» **THINGS TO DO**
**A.** In the post on Earl Conee and epistemic contextualism, why can Robinson's claim be false if his "everyone" is taken to cover literally everyone?
**B.** In Conee's example from the post on epistemic contextualism, who falls under Robinson's "everyone"?
**C.** Carry on writing the post on Earl Conee and epistemic contextualism, picking up right after its last sentence.

Saturday, 12 September 2015

Earl Conee vs. Epistemic Contextualism




Earl Conee makes the point that the use of quantifiers is always context-dependent. Or, in the language of quantification, the domain of quantification is always restricted or limited. Conee uses the phrase “the context of use” (49) in this context.

Thus in Conee’s example: “Robinson’s context, his 'everyone' would be restricted to all who are members of the BC”. All this is pretty obvious to everyone who has ever used a quantifier – which is everyone.

However, there's a problem.

On one account, what Robinson says can be taken to be both false and true. It's true if the word ‘everyone’ is only taken to apply to the members of the Boring Club. Though it's false if his ‘everyone’ is taken to apply to, well, everyone – the Pope, for instance, isn't present at the meeting. However, epistemic contextualist (EC) theorists can easily take both what Stickler says to be true and what Robinson takes to be true. On Conee’s account, the truth-conditions have changed from an application to members of the BC to literally everyone is the world. The EC will say that

Stickler has shifted the conversational context, perhaps by mentioning the Pope, someone who is not in the group previously assume to be relevant”.

It is this change in "conversational context" which makes both positions true, on the EC account.

Moral Relativism & Epistemic Contextualism

It's to place epistemic contextualism amongst controversial company if Conee associates it with moral relativism. Is the comparison correct? What he says about moral relativism seems correct enough. He says that moral relativists

hold roughly that something about the context of a moral evaluation, perhaps something in the culture or the personal values of the evaluator, contributes to the truth conditions of the resulting evaluation”.

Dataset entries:

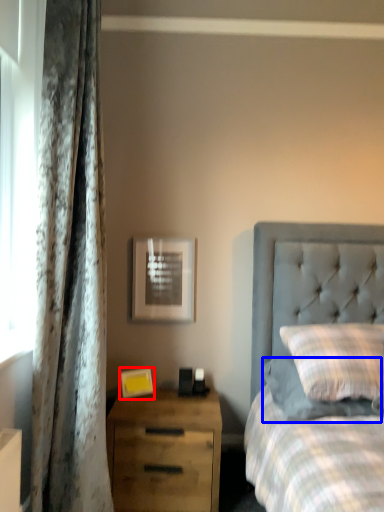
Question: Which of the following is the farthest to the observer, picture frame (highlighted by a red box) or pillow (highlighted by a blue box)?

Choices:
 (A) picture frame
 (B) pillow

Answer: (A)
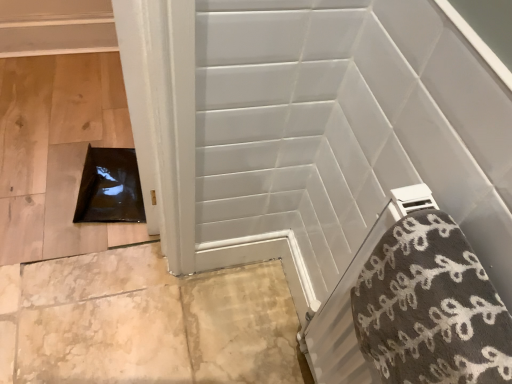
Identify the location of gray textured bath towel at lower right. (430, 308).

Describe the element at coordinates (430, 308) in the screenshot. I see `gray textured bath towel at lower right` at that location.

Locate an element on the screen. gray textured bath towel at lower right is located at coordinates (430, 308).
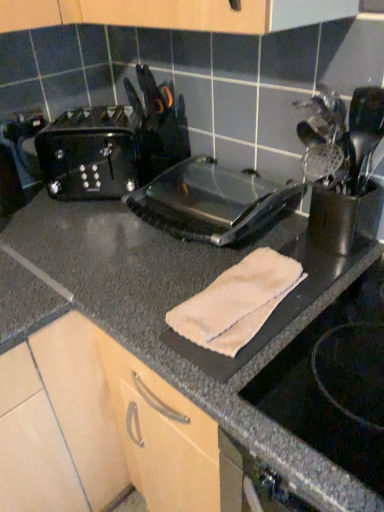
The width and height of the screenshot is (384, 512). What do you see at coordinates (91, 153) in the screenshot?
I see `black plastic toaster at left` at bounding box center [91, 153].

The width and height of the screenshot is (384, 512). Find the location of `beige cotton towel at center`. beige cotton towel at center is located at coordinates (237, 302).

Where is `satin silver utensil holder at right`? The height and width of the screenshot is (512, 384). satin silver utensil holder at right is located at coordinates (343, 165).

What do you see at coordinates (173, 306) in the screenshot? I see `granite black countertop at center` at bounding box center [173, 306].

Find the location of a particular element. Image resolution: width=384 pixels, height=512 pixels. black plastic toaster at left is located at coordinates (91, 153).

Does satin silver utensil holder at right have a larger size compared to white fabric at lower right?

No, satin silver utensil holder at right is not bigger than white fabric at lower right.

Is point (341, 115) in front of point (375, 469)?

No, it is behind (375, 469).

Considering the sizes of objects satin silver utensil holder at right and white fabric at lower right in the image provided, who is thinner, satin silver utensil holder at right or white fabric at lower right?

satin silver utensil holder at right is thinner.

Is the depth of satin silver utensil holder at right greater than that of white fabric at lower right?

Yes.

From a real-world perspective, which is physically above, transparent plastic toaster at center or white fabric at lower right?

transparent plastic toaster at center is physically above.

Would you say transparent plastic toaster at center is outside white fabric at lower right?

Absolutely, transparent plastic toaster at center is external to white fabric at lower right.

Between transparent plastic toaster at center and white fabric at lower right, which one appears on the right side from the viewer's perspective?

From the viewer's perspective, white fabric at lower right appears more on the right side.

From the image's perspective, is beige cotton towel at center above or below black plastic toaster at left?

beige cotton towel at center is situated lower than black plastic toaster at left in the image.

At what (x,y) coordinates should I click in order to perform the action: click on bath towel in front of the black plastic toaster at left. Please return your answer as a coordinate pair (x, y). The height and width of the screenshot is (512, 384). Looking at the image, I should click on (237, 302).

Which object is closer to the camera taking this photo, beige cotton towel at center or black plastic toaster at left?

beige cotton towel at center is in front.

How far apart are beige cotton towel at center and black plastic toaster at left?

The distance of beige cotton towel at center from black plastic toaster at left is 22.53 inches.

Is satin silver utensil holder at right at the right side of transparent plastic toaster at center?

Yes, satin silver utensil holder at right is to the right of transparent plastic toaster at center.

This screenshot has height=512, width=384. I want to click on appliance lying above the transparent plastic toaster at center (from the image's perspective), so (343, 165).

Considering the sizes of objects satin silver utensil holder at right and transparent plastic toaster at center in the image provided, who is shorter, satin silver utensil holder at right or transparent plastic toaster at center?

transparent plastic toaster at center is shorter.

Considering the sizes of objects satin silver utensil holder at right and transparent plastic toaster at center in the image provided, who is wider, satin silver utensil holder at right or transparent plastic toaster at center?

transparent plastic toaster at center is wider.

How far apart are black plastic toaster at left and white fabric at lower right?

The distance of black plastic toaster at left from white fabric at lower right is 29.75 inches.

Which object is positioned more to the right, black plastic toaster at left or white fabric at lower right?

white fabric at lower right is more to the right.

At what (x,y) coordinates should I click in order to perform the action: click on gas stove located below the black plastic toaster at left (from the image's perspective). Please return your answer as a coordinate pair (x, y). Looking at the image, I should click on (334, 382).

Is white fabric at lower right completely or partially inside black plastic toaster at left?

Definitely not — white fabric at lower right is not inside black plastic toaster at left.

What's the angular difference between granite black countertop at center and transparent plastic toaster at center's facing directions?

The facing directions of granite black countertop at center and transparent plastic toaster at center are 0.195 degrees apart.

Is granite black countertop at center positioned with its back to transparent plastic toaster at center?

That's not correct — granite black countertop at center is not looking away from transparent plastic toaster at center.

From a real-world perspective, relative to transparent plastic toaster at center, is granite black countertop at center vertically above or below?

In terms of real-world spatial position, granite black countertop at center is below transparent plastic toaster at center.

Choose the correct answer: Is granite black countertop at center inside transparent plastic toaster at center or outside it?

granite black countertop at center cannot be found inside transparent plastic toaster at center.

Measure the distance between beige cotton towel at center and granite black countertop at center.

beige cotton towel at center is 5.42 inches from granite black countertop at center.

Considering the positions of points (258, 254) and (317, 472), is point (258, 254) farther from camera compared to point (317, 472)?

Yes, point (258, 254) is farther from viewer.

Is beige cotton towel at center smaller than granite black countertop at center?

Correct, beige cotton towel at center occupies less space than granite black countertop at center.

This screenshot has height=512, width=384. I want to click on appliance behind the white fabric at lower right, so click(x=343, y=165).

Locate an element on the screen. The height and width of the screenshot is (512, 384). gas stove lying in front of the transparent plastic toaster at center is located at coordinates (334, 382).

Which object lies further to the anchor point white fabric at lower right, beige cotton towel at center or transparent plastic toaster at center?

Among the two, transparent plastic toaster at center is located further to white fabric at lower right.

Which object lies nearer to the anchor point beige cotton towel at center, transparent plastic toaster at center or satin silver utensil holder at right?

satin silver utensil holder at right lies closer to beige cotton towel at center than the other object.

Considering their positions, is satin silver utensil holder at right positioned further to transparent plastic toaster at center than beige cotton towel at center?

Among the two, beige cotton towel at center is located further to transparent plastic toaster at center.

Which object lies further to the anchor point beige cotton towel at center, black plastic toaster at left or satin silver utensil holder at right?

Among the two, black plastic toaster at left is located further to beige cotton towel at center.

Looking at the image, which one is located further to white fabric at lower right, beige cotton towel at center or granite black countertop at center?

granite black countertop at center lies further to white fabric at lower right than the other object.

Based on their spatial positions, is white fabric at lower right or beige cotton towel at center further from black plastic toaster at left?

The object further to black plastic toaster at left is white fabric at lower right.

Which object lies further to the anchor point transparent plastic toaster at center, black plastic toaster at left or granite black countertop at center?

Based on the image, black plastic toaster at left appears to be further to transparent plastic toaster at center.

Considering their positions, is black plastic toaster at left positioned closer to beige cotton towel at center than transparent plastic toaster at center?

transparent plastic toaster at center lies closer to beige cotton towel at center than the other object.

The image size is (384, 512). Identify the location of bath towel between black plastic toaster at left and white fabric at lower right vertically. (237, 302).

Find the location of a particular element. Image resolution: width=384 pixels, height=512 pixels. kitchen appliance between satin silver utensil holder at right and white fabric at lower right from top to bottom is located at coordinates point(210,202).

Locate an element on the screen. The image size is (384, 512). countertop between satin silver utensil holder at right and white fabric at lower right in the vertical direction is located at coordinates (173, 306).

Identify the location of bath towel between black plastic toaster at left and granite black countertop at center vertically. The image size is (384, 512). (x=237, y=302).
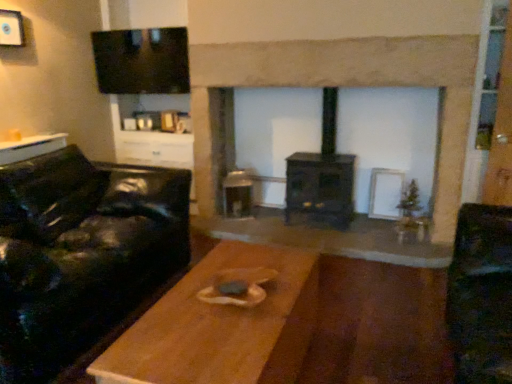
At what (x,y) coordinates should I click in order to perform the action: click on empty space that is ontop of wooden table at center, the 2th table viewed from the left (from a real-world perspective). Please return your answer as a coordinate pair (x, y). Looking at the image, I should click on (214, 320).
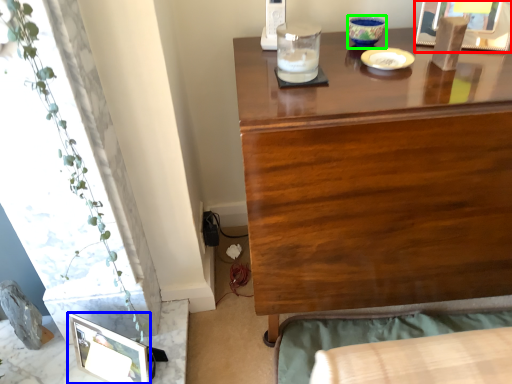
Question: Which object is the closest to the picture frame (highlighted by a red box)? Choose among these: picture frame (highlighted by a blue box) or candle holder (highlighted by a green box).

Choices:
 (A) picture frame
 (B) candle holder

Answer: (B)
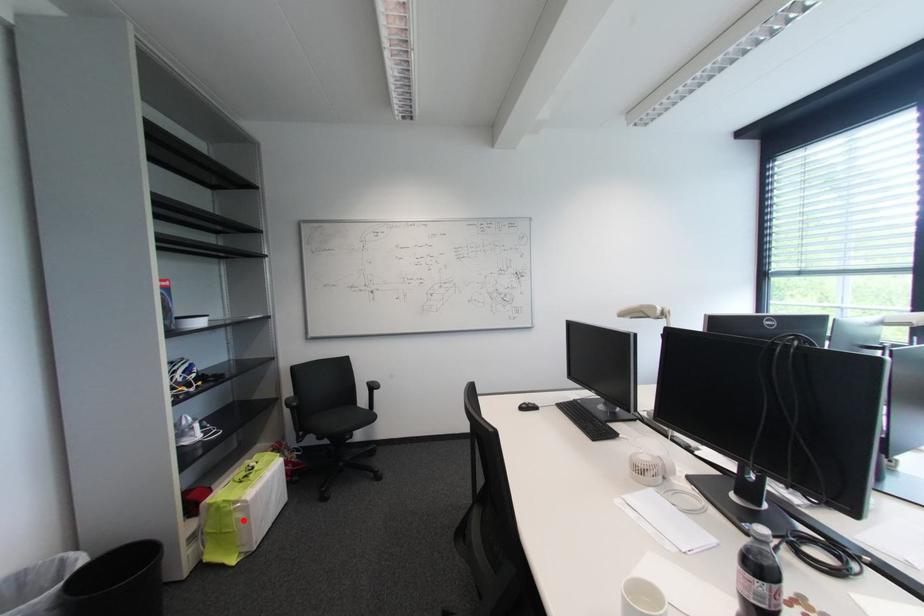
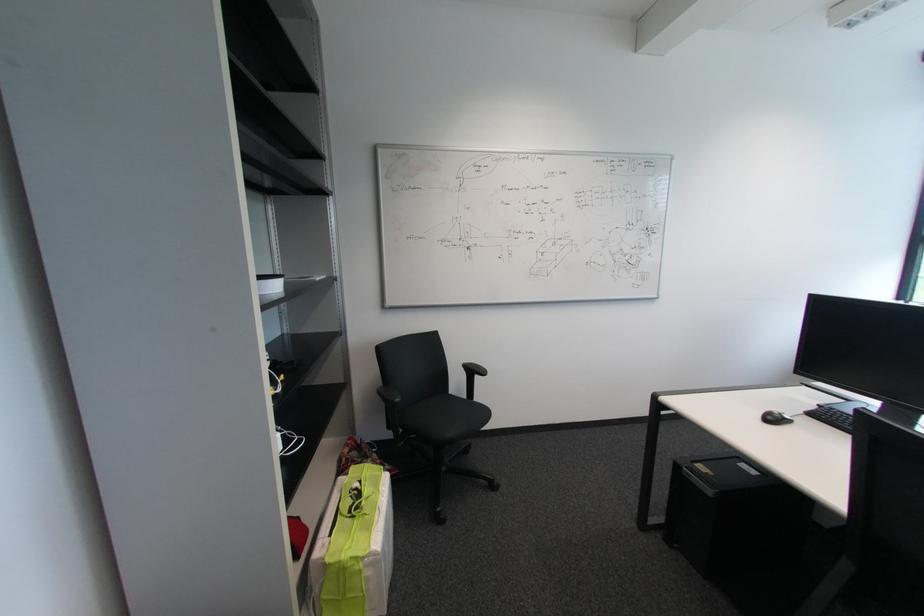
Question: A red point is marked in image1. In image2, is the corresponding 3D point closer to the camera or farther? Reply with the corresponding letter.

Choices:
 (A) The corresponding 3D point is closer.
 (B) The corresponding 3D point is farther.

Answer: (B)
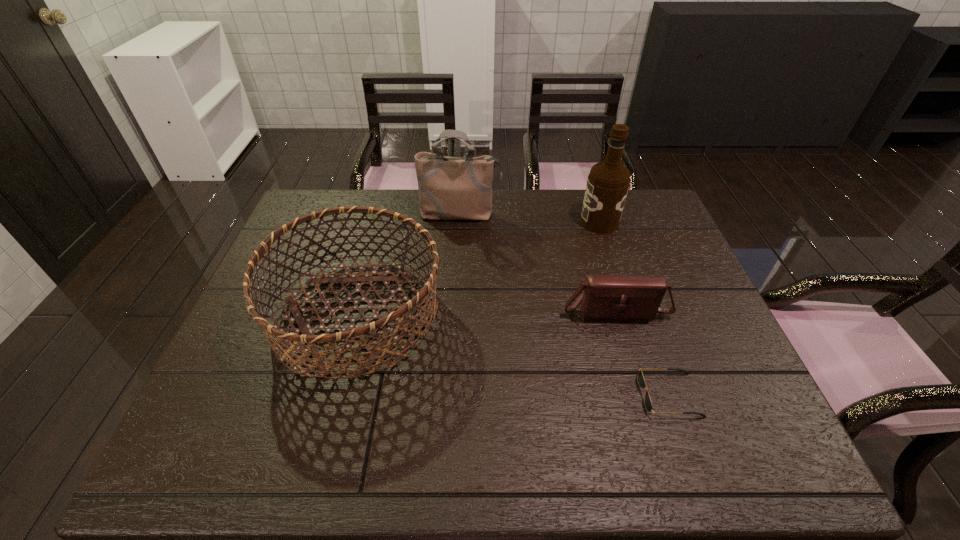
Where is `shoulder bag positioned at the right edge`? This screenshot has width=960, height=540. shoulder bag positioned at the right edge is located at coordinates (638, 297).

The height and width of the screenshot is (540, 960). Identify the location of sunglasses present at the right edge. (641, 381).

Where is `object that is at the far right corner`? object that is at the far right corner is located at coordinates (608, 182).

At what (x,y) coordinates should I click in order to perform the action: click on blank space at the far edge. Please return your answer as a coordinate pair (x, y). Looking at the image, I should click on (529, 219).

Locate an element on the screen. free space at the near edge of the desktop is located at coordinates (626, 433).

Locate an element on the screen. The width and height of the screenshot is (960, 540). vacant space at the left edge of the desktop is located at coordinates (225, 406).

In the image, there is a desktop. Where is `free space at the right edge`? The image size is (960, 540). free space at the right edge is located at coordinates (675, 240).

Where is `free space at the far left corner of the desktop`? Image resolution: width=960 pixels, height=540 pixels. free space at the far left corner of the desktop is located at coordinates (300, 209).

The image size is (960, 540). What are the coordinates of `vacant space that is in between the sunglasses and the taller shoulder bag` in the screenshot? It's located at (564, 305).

» **ANSWERS FOR EACH ITEM**
**A.** If "everyone" applies to everyone in the world rather than only to members of the Boring Club, the claim fails because not everyone is at the meeting. The Pope, for instance, isn't present.

**B.** All who are members of the BC, the Boring Club.

**C.**
In this case, we can ask how the “context of a moral evaluation” can contribute to the “truth conditions of the resulting evaluation”. More specifically, how can "personal values" be deemed to ‘contribute’ to truth-conditions? The context, in this case, contributes to the evaluation (or the personal values contribute to the evaluation); though how do they contribute to the truth-conditions?

This comparison between moral relativism and EC is made clearer by Conee.

According to the tribesmen of Borneo, head-hunting is morally right. According to Europeans, it's wrong. Head-hunting can't be both right and wrong. However, according to Conee, “moral relativists and EC theorists can work to explain away the appearance of contradiction or disagreement”. That is, it's right according to the context of Borneo head-hunters and it's wrong according to Europeans. There's simply no contradiction, in that case, according to Conee’s moral relativists and EC theorists. Though Conee seems to be saying that although the context may well be different, both the Borneo tribesmen and Europeans are “discussing the same thing” (50). That must mean that (on Conee’s account) the truth-conditions must also be the same, despite differences in context (which he can't help but accept).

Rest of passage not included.